THE PROBLEM: In every item, switch each "instrument" to "program" and write out the lines again with everything else unchanged. Leave the pictures out of your answer.

[Dataset excerpts]
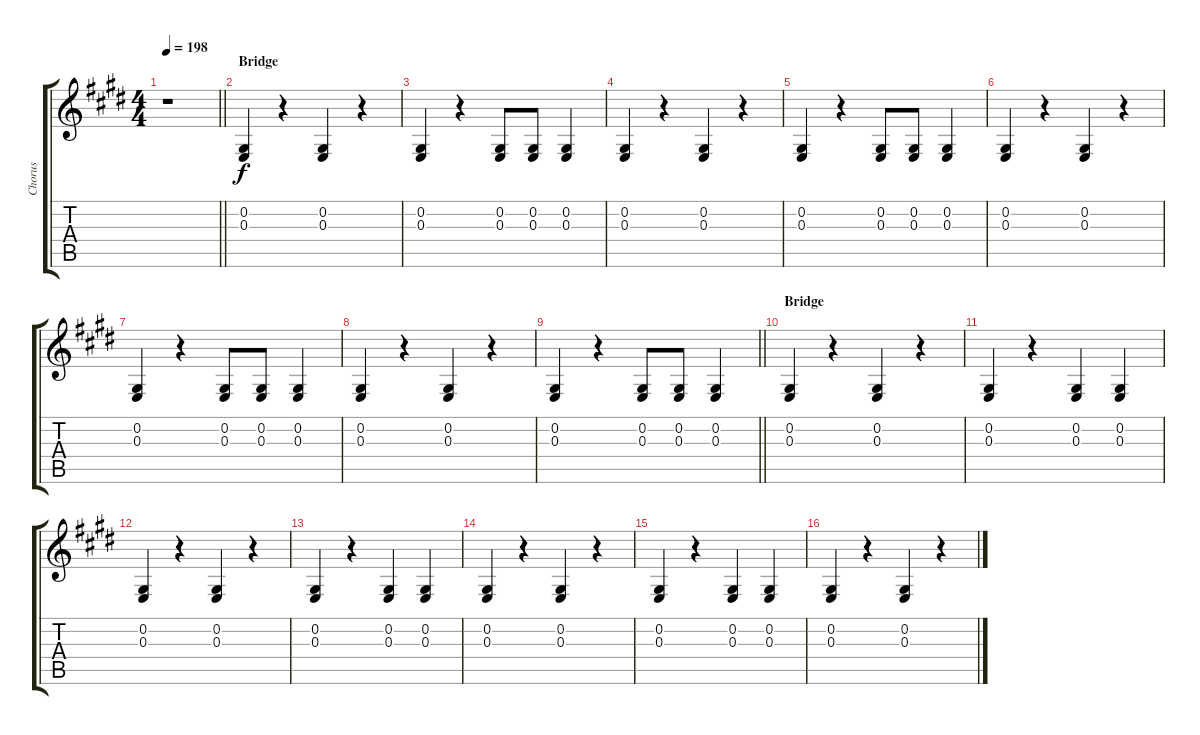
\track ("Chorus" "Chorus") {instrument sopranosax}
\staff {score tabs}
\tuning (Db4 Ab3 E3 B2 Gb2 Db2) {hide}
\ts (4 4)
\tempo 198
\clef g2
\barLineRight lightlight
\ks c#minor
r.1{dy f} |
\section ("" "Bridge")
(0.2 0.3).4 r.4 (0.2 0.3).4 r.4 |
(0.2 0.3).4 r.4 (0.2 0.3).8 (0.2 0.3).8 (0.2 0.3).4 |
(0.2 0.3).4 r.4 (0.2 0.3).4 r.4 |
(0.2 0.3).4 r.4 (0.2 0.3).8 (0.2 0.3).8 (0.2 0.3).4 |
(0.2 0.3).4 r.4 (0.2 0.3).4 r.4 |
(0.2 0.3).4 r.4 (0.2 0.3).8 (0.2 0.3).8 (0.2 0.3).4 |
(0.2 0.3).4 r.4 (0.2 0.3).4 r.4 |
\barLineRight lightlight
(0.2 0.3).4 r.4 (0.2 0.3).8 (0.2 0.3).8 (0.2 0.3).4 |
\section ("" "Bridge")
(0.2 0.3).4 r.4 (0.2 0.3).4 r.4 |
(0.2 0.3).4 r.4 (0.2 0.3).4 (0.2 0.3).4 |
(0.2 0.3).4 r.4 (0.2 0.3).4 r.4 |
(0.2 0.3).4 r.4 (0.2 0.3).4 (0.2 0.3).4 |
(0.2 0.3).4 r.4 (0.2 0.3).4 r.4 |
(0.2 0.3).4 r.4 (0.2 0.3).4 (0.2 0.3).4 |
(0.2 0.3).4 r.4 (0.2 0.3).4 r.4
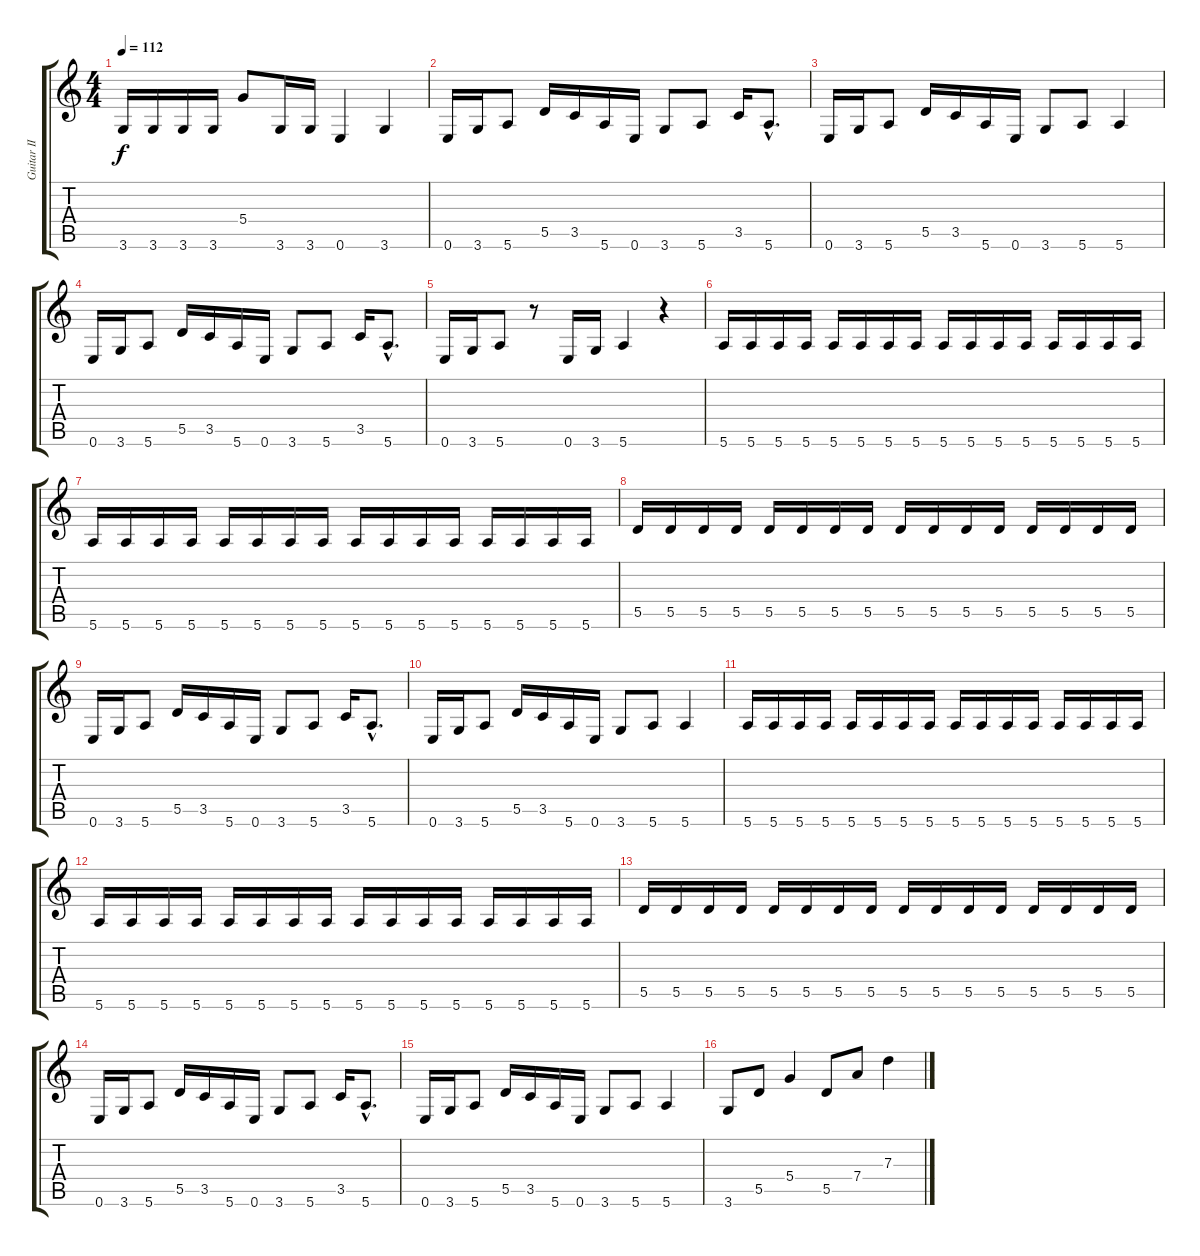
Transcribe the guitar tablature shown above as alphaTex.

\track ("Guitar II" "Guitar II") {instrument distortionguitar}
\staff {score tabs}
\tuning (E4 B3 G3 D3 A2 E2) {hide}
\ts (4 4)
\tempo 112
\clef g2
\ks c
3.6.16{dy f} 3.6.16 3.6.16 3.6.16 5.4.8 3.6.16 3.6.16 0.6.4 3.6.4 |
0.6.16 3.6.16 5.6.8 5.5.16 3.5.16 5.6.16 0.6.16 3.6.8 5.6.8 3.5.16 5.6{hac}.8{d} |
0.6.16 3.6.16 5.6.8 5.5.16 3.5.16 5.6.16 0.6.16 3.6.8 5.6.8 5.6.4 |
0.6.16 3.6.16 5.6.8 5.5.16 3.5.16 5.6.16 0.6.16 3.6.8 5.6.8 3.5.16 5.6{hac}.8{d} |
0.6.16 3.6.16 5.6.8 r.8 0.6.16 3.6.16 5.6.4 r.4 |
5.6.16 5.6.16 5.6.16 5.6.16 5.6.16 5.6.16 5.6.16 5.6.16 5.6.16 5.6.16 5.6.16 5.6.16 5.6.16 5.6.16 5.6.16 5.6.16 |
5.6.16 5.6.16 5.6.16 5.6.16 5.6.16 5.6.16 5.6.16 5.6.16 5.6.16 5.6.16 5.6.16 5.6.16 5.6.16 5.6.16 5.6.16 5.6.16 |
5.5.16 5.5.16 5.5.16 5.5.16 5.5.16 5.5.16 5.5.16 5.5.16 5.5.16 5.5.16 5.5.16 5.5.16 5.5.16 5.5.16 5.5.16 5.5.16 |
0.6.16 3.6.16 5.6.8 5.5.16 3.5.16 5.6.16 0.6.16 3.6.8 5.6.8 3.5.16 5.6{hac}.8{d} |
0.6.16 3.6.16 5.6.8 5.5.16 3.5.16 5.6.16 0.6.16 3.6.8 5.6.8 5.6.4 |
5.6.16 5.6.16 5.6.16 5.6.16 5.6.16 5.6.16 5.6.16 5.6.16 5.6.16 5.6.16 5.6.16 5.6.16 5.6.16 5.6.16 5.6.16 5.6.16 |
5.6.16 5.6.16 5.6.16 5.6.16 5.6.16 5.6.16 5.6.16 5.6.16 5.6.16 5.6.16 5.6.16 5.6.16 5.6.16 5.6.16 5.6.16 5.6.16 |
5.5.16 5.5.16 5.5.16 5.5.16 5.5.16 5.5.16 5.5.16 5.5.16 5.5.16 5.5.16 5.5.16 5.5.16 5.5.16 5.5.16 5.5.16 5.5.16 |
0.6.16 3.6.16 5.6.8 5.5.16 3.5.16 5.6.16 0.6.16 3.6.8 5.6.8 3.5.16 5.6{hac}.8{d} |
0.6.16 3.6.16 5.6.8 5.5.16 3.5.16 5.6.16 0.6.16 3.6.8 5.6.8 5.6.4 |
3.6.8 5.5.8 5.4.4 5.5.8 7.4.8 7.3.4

WRITTEN SOLUTION:
\track ("Chorus" "Chorus") {program sopranosax}
\staff {score tabs}
\tuning (Db4 Ab3 E3 B2 Gb2 Db2) {hide}
\ts (4 4)
\tempo 198
\clef g2
\barLineRight lightlight
\ks c#minor
r.1{dy f} |
\section ("" "Bridge")
(0.2 0.3).4 r.4 (0.2 0.3).4 r.4 |
(0.2 0.3).4 r.4 (0.2 0.3).8 (0.2 0.3).8 (0.2 0.3).4 |
(0.2 0.3).4 r.4 (0.2 0.3).4 r.4 |
(0.2 0.3).4 r.4 (0.2 0.3).8 (0.2 0.3).8 (0.2 0.3).4 |
(0.2 0.3).4 r.4 (0.2 0.3).4 r.4 |
(0.2 0.3).4 r.4 (0.2 0.3).8 (0.2 0.3).8 (0.2 0.3).4 |
(0.2 0.3).4 r.4 (0.2 0.3).4 r.4 |
\barLineRight lightlight
(0.2 0.3).4 r.4 (0.2 0.3).8 (0.2 0.3).8 (0.2 0.3).4 |
\section ("" "Bridge")
(0.2 0.3).4 r.4 (0.2 0.3).4 r.4 |
(0.2 0.3).4 r.4 (0.2 0.3).4 (0.2 0.3).4 |
(0.2 0.3).4 r.4 (0.2 0.3).4 r.4 |
(0.2 0.3).4 r.4 (0.2 0.3).4 (0.2 0.3).4 |
(0.2 0.3).4 r.4 (0.2 0.3).4 r.4 |
(0.2 0.3).4 r.4 (0.2 0.3).4 (0.2 0.3).4 |
(0.2 0.3).4 r.4 (0.2 0.3).4 r.4
Transcribe the guitar tablature shown above as alphaTex.

\track ("Guitar II" "Guitar II") {program distortionguitar}
\staff {score tabs}
\tuning (E4 B3 G3 D3 A2 E2) {hide}
\ts (4 4)
\tempo 112
\clef g2
\ks c
3.6.16{dy f} 3.6.16 3.6.16 3.6.16 5.4.8 3.6.16 3.6.16 0.6.4 3.6.4 |
0.6.16 3.6.16 5.6.8 5.5.16 3.5.16 5.6.16 0.6.16 3.6.8 5.6.8 3.5.16 5.6{hac}.8{d} |
0.6.16 3.6.16 5.6.8 5.5.16 3.5.16 5.6.16 0.6.16 3.6.8 5.6.8 5.6.4 |
0.6.16 3.6.16 5.6.8 5.5.16 3.5.16 5.6.16 0.6.16 3.6.8 5.6.8 3.5.16 5.6{hac}.8{d} |
0.6.16 3.6.16 5.6.8 r.8 0.6.16 3.6.16 5.6.4 r.4 |
5.6.16 5.6.16 5.6.16 5.6.16 5.6.16 5.6.16 5.6.16 5.6.16 5.6.16 5.6.16 5.6.16 5.6.16 5.6.16 5.6.16 5.6.16 5.6.16 |
5.6.16 5.6.16 5.6.16 5.6.16 5.6.16 5.6.16 5.6.16 5.6.16 5.6.16 5.6.16 5.6.16 5.6.16 5.6.16 5.6.16 5.6.16 5.6.16 |
5.5.16 5.5.16 5.5.16 5.5.16 5.5.16 5.5.16 5.5.16 5.5.16 5.5.16 5.5.16 5.5.16 5.5.16 5.5.16 5.5.16 5.5.16 5.5.16 |
0.6.16 3.6.16 5.6.8 5.5.16 3.5.16 5.6.16 0.6.16 3.6.8 5.6.8 3.5.16 5.6{hac}.8{d} |
0.6.16 3.6.16 5.6.8 5.5.16 3.5.16 5.6.16 0.6.16 3.6.8 5.6.8 5.6.4 |
5.6.16 5.6.16 5.6.16 5.6.16 5.6.16 5.6.16 5.6.16 5.6.16 5.6.16 5.6.16 5.6.16 5.6.16 5.6.16 5.6.16 5.6.16 5.6.16 |
5.6.16 5.6.16 5.6.16 5.6.16 5.6.16 5.6.16 5.6.16 5.6.16 5.6.16 5.6.16 5.6.16 5.6.16 5.6.16 5.6.16 5.6.16 5.6.16 |
5.5.16 5.5.16 5.5.16 5.5.16 5.5.16 5.5.16 5.5.16 5.5.16 5.5.16 5.5.16 5.5.16 5.5.16 5.5.16 5.5.16 5.5.16 5.5.16 |
0.6.16 3.6.16 5.6.8 5.5.16 3.5.16 5.6.16 0.6.16 3.6.8 5.6.8 3.5.16 5.6{hac}.8{d} |
0.6.16 3.6.16 5.6.8 5.5.16 3.5.16 5.6.16 0.6.16 3.6.8 5.6.8 5.6.4 |
3.6.8 5.5.8 5.4.4 5.5.8 7.4.8 7.3.4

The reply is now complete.